Problem ▸
For the entries below, print exactly the lines between the line holding "right shoulder: (116, 160)" and the line holding "left elbow: (200, 182)", inclusive, and nothing else.

-------- Task material --------

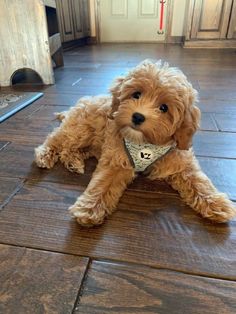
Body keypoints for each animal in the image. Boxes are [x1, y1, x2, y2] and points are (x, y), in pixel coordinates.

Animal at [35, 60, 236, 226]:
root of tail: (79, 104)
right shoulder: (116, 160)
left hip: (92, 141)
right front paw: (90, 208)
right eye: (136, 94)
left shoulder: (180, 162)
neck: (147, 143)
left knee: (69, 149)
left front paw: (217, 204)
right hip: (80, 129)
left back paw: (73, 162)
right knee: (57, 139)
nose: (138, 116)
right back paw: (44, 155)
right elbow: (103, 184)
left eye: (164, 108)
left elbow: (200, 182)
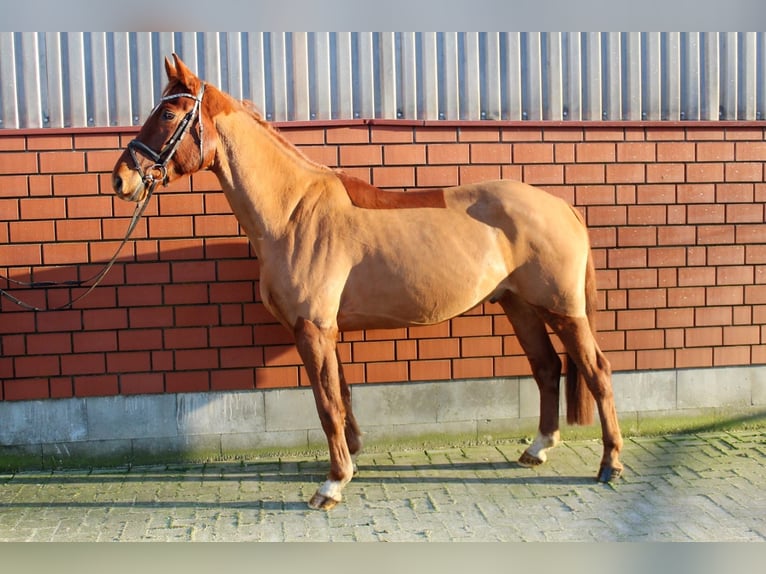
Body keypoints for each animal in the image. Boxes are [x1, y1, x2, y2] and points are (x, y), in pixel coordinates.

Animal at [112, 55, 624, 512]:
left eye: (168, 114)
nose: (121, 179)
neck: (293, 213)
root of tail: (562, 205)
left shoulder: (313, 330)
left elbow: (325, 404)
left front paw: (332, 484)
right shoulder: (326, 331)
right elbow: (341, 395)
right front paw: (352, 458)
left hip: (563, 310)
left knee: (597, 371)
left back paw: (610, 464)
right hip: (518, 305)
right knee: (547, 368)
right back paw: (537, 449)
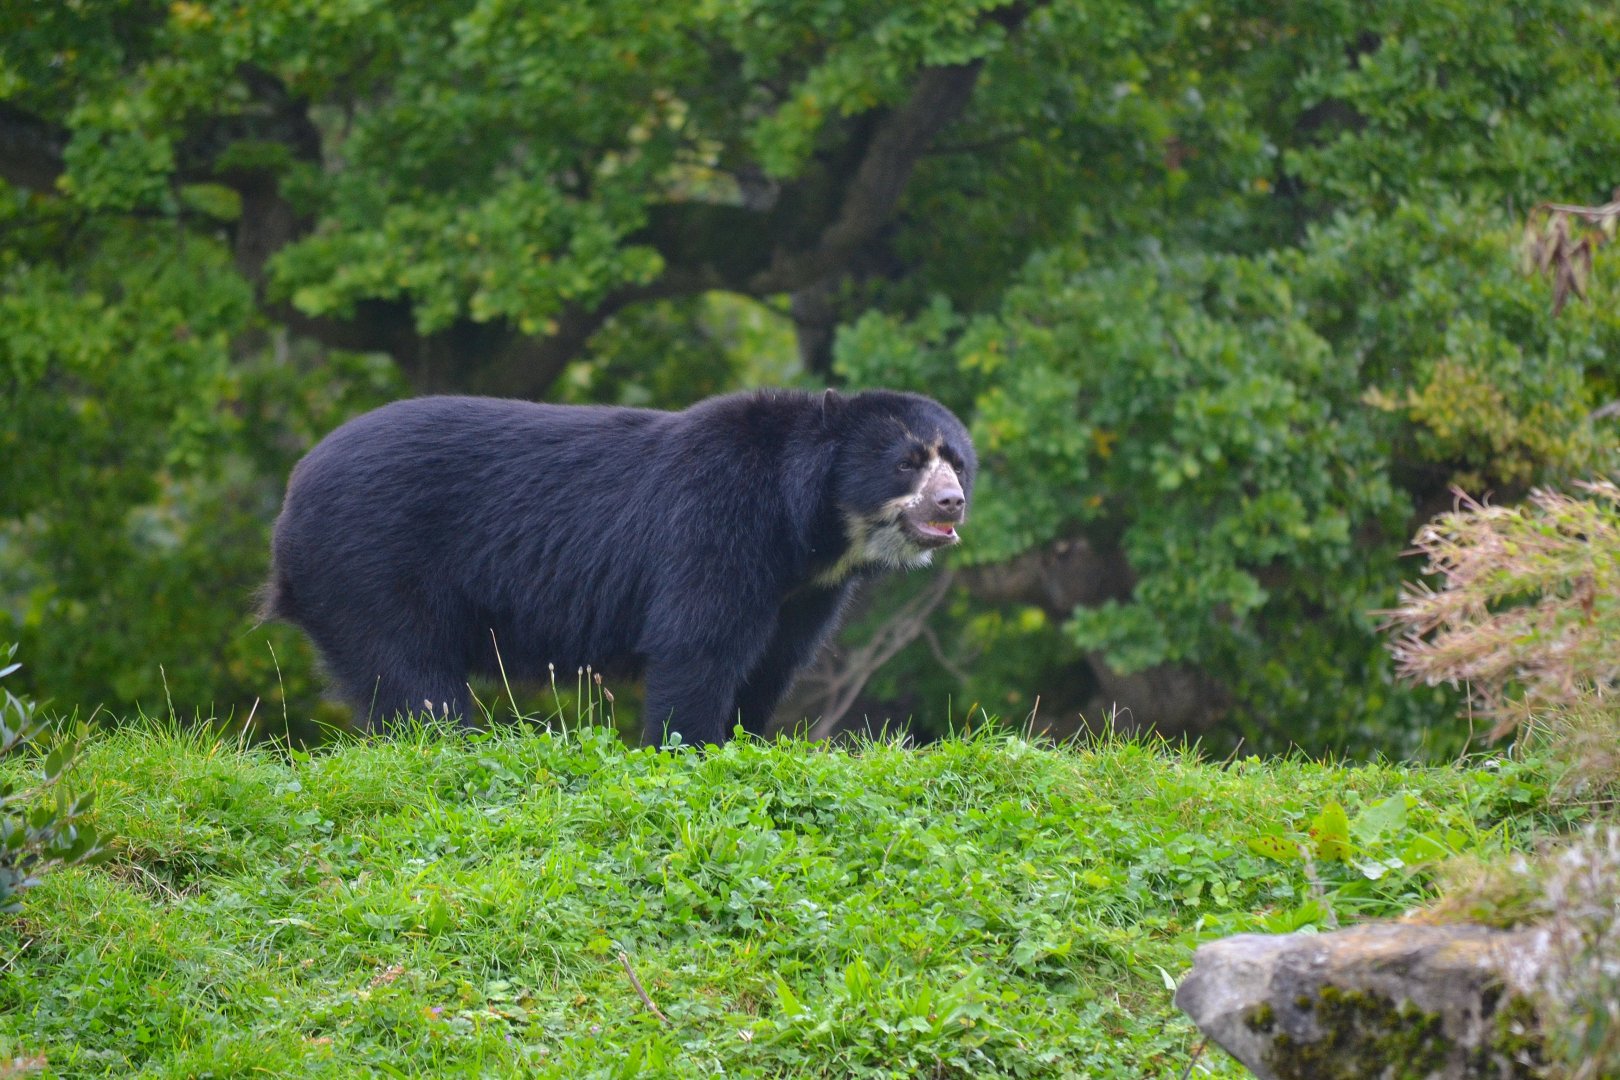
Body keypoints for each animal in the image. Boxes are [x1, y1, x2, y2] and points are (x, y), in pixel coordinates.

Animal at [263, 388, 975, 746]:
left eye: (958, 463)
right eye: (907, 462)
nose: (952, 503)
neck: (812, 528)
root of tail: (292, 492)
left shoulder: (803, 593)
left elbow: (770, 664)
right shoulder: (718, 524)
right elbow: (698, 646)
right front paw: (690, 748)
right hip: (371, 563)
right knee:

--------

Task answer ▸
right shoulder: (116, 160)
left hip: (92, 141)
right front paw: (90, 208)
right eye: (136, 94)
left shoulder: (180, 162)
neck: (147, 143)
left knee: (69, 149)
left front paw: (217, 204)
right hip: (80, 129)
left back paw: (73, 162)
right knee: (57, 139)
nose: (138, 116)
right back paw: (44, 155)
right elbow: (103, 184)
left eye: (164, 108)
left elbow: (200, 182)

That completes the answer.